◆ **Exercise prompt**
The required output is every entry, printed exactly as written.

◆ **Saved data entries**
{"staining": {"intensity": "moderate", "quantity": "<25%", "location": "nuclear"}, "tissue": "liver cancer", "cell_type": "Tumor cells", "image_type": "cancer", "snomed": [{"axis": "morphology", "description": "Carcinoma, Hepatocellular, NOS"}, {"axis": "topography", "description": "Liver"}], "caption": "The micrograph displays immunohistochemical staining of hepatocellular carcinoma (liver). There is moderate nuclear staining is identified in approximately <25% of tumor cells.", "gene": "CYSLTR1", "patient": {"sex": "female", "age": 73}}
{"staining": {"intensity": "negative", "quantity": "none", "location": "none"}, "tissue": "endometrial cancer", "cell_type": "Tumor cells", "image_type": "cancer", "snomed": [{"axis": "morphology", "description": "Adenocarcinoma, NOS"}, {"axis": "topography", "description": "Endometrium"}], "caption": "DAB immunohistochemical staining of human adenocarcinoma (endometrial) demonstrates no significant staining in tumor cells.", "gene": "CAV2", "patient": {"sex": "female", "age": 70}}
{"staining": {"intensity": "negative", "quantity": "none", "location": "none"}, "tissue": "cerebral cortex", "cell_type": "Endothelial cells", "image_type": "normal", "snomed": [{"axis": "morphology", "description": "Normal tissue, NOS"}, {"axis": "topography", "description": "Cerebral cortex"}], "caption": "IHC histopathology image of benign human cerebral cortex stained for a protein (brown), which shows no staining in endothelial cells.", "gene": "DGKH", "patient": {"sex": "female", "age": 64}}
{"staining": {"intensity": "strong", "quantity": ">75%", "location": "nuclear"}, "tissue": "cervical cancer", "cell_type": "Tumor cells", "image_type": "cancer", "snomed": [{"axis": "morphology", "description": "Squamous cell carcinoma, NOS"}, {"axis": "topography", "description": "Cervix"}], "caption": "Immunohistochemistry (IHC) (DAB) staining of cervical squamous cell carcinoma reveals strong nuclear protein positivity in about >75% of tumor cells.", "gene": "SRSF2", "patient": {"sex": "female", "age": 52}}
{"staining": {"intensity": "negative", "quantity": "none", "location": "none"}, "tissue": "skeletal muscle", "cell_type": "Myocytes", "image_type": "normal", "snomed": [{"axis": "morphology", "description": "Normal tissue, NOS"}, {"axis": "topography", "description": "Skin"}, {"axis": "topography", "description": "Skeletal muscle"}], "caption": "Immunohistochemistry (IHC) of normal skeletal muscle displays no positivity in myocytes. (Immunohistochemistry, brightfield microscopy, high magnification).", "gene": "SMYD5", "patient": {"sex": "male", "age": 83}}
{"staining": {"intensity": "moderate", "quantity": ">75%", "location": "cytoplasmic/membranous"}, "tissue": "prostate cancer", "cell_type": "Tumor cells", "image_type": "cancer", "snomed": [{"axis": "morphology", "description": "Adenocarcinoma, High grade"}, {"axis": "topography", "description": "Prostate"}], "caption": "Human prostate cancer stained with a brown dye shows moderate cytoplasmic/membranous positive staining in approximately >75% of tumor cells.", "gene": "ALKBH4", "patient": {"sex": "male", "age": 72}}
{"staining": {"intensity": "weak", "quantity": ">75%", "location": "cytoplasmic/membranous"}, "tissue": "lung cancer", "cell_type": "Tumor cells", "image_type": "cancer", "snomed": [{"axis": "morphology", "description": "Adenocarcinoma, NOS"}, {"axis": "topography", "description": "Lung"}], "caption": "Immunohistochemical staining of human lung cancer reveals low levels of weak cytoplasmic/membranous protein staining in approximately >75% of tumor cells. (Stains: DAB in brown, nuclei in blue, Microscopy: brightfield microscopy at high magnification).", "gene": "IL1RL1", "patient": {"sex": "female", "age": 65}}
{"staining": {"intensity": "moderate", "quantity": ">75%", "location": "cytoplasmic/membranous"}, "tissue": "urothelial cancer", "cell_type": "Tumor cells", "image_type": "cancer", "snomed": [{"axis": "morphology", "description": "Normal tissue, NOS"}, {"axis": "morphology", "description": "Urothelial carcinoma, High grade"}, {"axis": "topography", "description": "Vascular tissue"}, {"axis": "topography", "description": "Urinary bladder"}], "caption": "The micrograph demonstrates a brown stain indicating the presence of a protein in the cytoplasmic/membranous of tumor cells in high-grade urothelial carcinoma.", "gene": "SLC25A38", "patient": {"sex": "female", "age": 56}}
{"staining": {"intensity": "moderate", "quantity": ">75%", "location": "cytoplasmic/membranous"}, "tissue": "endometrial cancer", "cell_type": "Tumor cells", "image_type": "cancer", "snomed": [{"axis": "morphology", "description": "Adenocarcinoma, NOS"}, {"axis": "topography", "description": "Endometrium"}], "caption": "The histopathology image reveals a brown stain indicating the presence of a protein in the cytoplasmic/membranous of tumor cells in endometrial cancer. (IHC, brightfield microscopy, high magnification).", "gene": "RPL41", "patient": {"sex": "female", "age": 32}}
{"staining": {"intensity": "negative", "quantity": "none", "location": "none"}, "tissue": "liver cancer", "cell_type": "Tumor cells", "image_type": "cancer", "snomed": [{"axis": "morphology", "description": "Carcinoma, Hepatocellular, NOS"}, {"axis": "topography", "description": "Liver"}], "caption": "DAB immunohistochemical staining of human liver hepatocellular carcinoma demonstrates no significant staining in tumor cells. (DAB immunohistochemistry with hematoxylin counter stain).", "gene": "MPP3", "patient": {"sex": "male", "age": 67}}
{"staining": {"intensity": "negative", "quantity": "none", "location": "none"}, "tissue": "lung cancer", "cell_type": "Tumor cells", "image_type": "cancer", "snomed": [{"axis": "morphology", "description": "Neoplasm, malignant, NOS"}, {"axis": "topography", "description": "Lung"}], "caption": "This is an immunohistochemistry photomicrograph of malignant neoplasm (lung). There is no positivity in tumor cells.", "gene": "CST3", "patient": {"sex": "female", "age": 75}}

◆ **Solution to this task**
{"staining": {"intensity": "moderate", "quantity": "<25%", "location": "nuclear"}, "tissue": "liver cancer", "cell_type": "Tumor cells", "image_type": "cancer", "snomed": [{"axis": "morphology", "description": "Carcinoma, Hepatocellular, NOS"}, {"axis": "topography", "description": "Liver"}], "caption": "The micrograph displays immunohistochemical staining of hepatocellular carcinoma (liver). There is moderate nuclear staining is identified in approximately <25% of tumor cells.", "gene": "CYSLTR1", "patient": {"sex": "female", "age": 73}}
{"staining": {"intensity": "negative", "quantity": "none", "location": "none"}, "tissue": "endometrial cancer", "cell_type": "Tumor cells", "image_type": "cancer", "snomed": [{"axis": "morphology", "description": "Adenocarcinoma, NOS"}, {"axis": "topography", "description": "Endometrium"}], "caption": "DAB immunohistochemical staining of human adenocarcinoma (endometrial) demonstrates no significant staining in tumor cells.", "gene": "CAV2", "patient": {"sex": "female", "age": 70}}
{"staining": {"intensity": "negative", "quantity": "none", "location": "none"}, "tissue": "cerebral cortex", "cell_type": "Endothelial cells", "image_type": "normal", "snomed": [{"axis": "morphology", "description": "Normal tissue, NOS"}, {"axis": "topography", "description": "Cerebral cortex"}], "caption": "IHC histopathology image of benign human cerebral cortex stained for a protein (brown), which shows no staining in endothelial cells.", "gene": "DGKH", "patient": {"sex": "female", "age": 64}}
{"staining": {"intensity": "strong", "quantity": ">75%", "location": "nuclear"}, "tissue": "cervical cancer", "cell_type": "Tumor cells", "image_type": "cancer", "snomed": [{"axis": "morphology", "description": "Squamous cell carcinoma, NOS"}, {"axis": "topography", "description": "Cervix"}], "caption": "Immunohistochemistry (IHC) (DAB) staining of cervical squamous cell carcinoma reveals strong nuclear protein positivity in about >75% of tumor cells.", "gene": "SRSF2", "patient": {"sex": "female", "age": 52}}
{"staining": {"intensity": "negative", "quantity": "none", "location": "none"}, "tissue": "skeletal muscle", "cell_type": "Myocytes", "image_type": "normal", "snomed": [{"axis": "morphology", "description": "Normal tissue, NOS"}, {"axis": "topography", "description": "Skin"}, {"axis": "topography", "description": "Skeletal muscle"}], "caption": "Immunohistochemistry (IHC) of normal skeletal muscle displays no positivity in myocytes. (Immunohistochemistry, brightfield microscopy, high magnification).", "gene": "SMYD5", "patient": {"sex": "male", "age": 83}}
{"staining": {"intensity": "moderate", "quantity": ">75%", "location": "cytoplasmic/membranous"}, "tissue": "prostate cancer", "cell_type": "Tumor cells", "image_type": "cancer", "snomed": [{"axis": "morphology", "description": "Adenocarcinoma, High grade"}, {"axis": "topography", "description": "Prostate"}], "caption": "Human prostate cancer stained with a brown dye shows moderate cytoplasmic/membranous positive staining in approximately >75% of tumor cells.", "gene": "ALKBH4", "patient": {"sex": "male", "age": 72}}
{"staining": {"intensity": "weak", "quantity": ">75%", "location": "cytoplasmic/membranous"}, "tissue": "lung cancer", "cell_type": "Tumor cells", "image_type": "cancer", "snomed": [{"axis": "morphology", "description": "Adenocarcinoma, NOS"}, {"axis": "topography", "description": "Lung"}], "caption": "Immunohistochemical staining of human lung cancer reveals low levels of weak cytoplasmic/membranous protein staining in approximately >75% of tumor cells. (Stains: DAB in brown, nuclei in blue, Microscopy: brightfield microscopy at high magnification).", "gene": "IL1RL1", "patient": {"sex": "female", "age": 65}}
{"staining": {"intensity": "moderate", "quantity": ">75%", "location": "cytoplasmic/membranous"}, "tissue": "urothelial cancer", "cell_type": "Tumor cells", "image_type": "cancer", "snomed": [{"axis": "morphology", "description": "Normal tissue, NOS"}, {"axis": "morphology", "description": "Urothelial carcinoma, High grade"}, {"axis": "topography", "description": "Vascular tissue"}, {"axis": "topography", "description": "Urinary bladder"}], "caption": "The micrograph demonstrates a brown stain indicating the presence of a protein in the cytoplasmic/membranous of tumor cells in high-grade urothelial carcinoma.", "gene": "SLC25A38", "patient": {"sex": "female", "age": 56}}
{"staining": {"intensity": "moderate", "quantity": ">75%", "location": "cytoplasmic/membranous"}, "tissue": "endometrial cancer", "cell_type": "Tumor cells", "image_type": "cancer", "snomed": [{"axis": "morphology", "description": "Adenocarcinoma, NOS"}, {"axis": "topography", "description": "Endometrium"}], "caption": "The histopathology image reveals a brown stain indicating the presence of a protein in the cytoplasmic/membranous of tumor cells in endometrial cancer. (IHC, brightfield microscopy, high magnification).", "gene": "RPL41", "patient": {"sex": "female", "age": 32}}
{"staining": {"intensity": "negative", "quantity": "none", "location": "none"}, "tissue": "liver cancer", "cell_type": "Tumor cells", "image_type": "cancer", "snomed": [{"axis": "morphology", "description": "Carcinoma, Hepatocellular, NOS"}, {"axis": "topography", "description": "Liver"}], "caption": "DAB immunohistochemical staining of human liver hepatocellular carcinoma demonstrates no significant staining in tumor cells. (DAB immunohistochemistry with hematoxylin counter stain).", "gene": "MPP3", "patient": {"sex": "male", "age": 67}}
{"staining": {"intensity": "negative", "quantity": "none", "location": "none"}, "tissue": "lung cancer", "cell_type": "Tumor cells", "image_type": "cancer", "snomed": [{"axis": "morphology", "description": "Neoplasm, malignant, NOS"}, {"axis": "topography", "description": "Lung"}], "caption": "This is an immunohistochemistry photomicrograph of malignant neoplasm (lung). There is no positivity in tumor cells.", "gene": "CST3", "patient": {"sex": "female", "age": 75}}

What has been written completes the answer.